%%
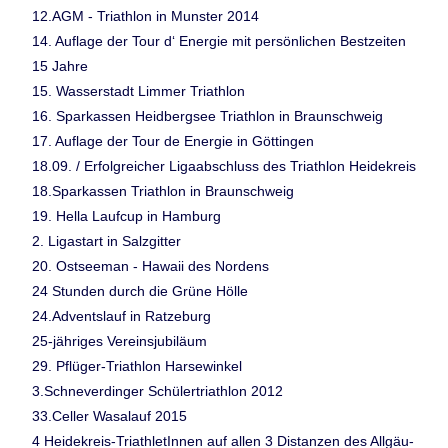
12.AGM - Triathlon in Munster 2014
14. Auflage der Tour d‘ Energie mit persönlichen Bestzeiten
15 Jahre
15. Wasserstadt Limmer Triathlon
16. Sparkassen Heidbergsee Triathlon in Braunschweig
17. Auflage der Tour de Energie in Göttingen
18.09. / Erfolgreicher Ligaabschluss des Triathlon Heidekreis
18.Sparkassen Triathlon in Braunschweig
19. Hella Laufcup in Hamburg
2. Ligastart in Salzgitter
20. Ostseeman - Hawaii des Nordens
24 Stunden durch die Grüne Hölle
24.Adventslauf in Ratzeburg
25-jähriges Vereinsjubiläum
29. Pflüger-Triathlon Harsewinkel
3.Schneverdinger Schülertriathlon 2012
33.Celler Wasalauf 2015
4 Heidekreis-TriathletInnen auf allen 3 Distanzen des Allgäu-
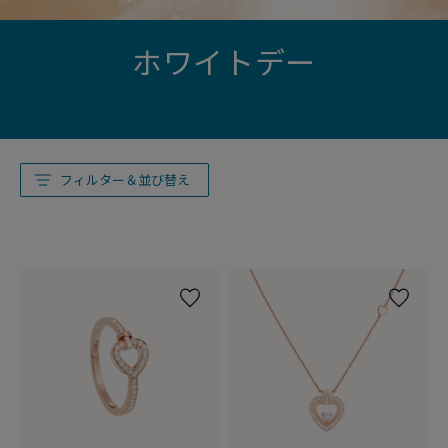
ホワイトデー
フィルター＆並び替え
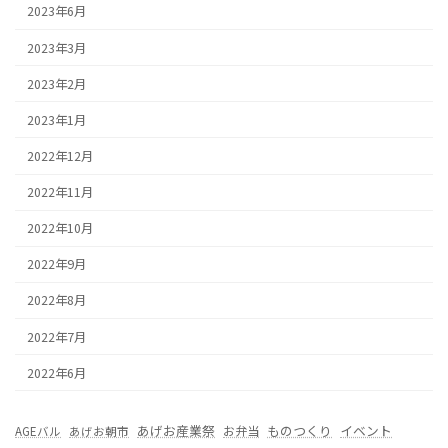
2023年6月
2023年3月
2023年2月
2023年1月
2022年12月
2022年11月
2022年10月
2022年9月
2022年8月
2022年7月
2022年6月
あげお産業祭
ものつくり
イベント
お弁当
AGEバル
あげお朝市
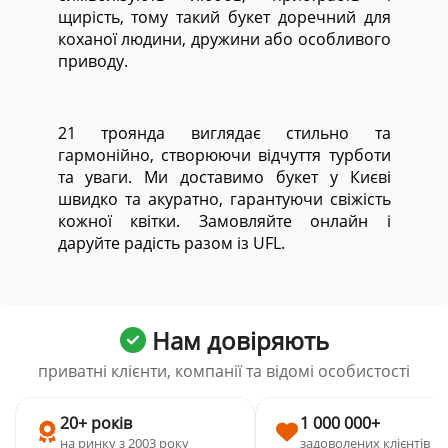
щирість, тому такий букет доречний для
коханої людини, дружини або особливого
приводу.
21 троянда виглядає стильно та
гармонійно, створюючи відчуття турботи
та уваги. Ми доставимо букет у Києві
швидко та акуратно, гарантуючи свіжість
кожної квітки. Замовляйте онлайн і
даруйте радість разом із UFL.
Нам довіряють
приватні клієнти, компанії та відомі особистості
20+ років
1 000 000+
на ринку з 2003 року
задоволених клієнтів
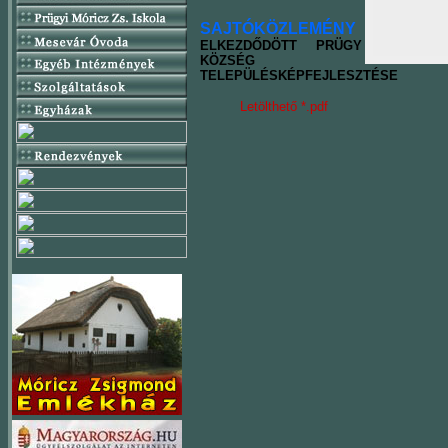
SAJTÓKÖZLEMÉNY
ELKEZDŐDÖTT PRÜGY
KÖZSÉG
TELEPÜLÉSKÉPFEJLESZTÉSE
Letölthető *.pdf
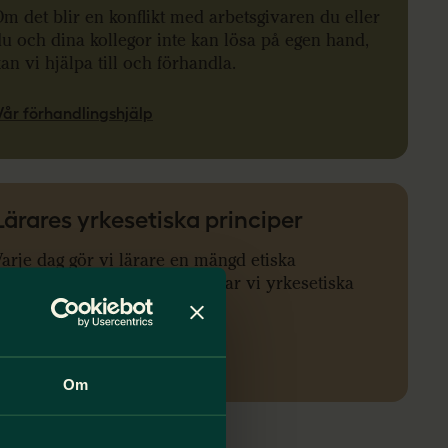
m det blir en konflikt med arbetsgivaren du eller
u och dina kollegor inte kan lösa på egen hand,
an vi hjälpa till och förhandla.
Vår förhandlingshjälp
Lärares yrkesetiska principer
arje dag gör vi lärare en mängd etiska
verväganden. Till vårt stöd har vi yrkesetiska
rinciper.
Läs mer om lärares yrkesetik
Om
%%
-- Task requirements --
Pick out every line above that holds the word "Sparkassen" and copy it.

-- Solution to this task --
16. Sparkassen Heidbergsee Triathlon in Braunschweig
18.Sparkassen Triathlon in Braunschweig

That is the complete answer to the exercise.